Terceiro: transparência. O episódio evangélico de Zaqueu recorda a conversão de um homem que não só reconhece o próprio pecado de ter defraudado pessoas pobres, mas sobretudo compreende que a lógica de acumular para si o isolou dos outros. Por isso, restitui e compartilha. Foi tocado no coração pelo amor gratuito de Jesus que quis ir precisamente a sua casa. E então declara abertamente o que fará: dará aos pobres metade do que possui e devolverá quatro vezes mais àqueles a quem roubou. Restitui com juros generosos! Deste modo, dá transparência ao dinheiro que passa pelas suas mãos. Dinheiro transparente: eis o objetivo. Os tributos são muitas vezes vistos de modo negativo, se não for claro onde e como é gasto o dinheiro público. Isto corre o risco de alimentar a suspeita e o mau humor. Quem gere os bens de todos tem a grave responsabilidade de não se enriquecer.
Em 1948, assim escrevia o Padre Primo Mazzolari aos políticos católicos eleitos para o Parlamento: «Muito será perdoado a quem, não tendo sido capaz de prover a todas as dificuldades dos outros, terá tido o cuidado de não prover às suas próprias. Nem sempre é possível reduzir o mal-estar do próximo: não tirar vantagem da miséria é sempre possível. Este é o primeiro dever, o primeiro testemunho cristão. Diante de uma tribulação comum, as mãos limpas parecem uma apresentação inconsistente: mas os pobres não pensam assim.
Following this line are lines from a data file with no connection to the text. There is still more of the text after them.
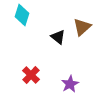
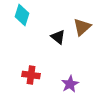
red cross: rotated 36 degrees counterclockwise
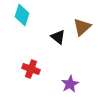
red cross: moved 6 px up; rotated 12 degrees clockwise
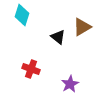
brown triangle: rotated 12 degrees clockwise
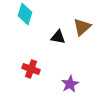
cyan diamond: moved 3 px right, 1 px up
brown triangle: rotated 12 degrees counterclockwise
black triangle: rotated 28 degrees counterclockwise
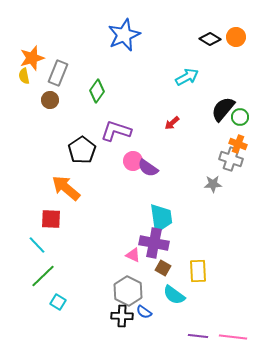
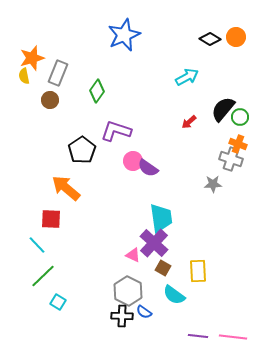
red arrow: moved 17 px right, 1 px up
purple cross: rotated 32 degrees clockwise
Os pobres medem a partir dela, não a nossa honestidade, mas a nossa solidariedade, que no fundo é a medida do nosso amor». A transparência na gestão do dinheiro, que deriva dos sacrifícios de muitos trabalhadores e trabalhadoras, revela a liberdade de espírito e leva as pessoas a ser mais motivadas a pagar os impostos, especialmente se a cobrança fiscal contribuir para superar as desigualdades, para fazer investimentos a fim de que haja mais trabalho, para garantir bons cuidados de saúde e educação para todos, para criar infraestruturas que facilitem a vida social e a economia.
Caros irmãos e irmãs, que São Mateus vos ampare e apoie o vosso compromisso no caminho da legalidade, da imparcialidade e da transparência. Não é fácil, mas ensinai-nos isto: trabalhai para que todos nós o compreendamos. Estas coisas são importantes! Também eu vos acompanho com as minhas preces e a minha bênção, mas inclusive com a minha proximidade. E peço-vos, por favor, que rezeis por mim. Obrigado!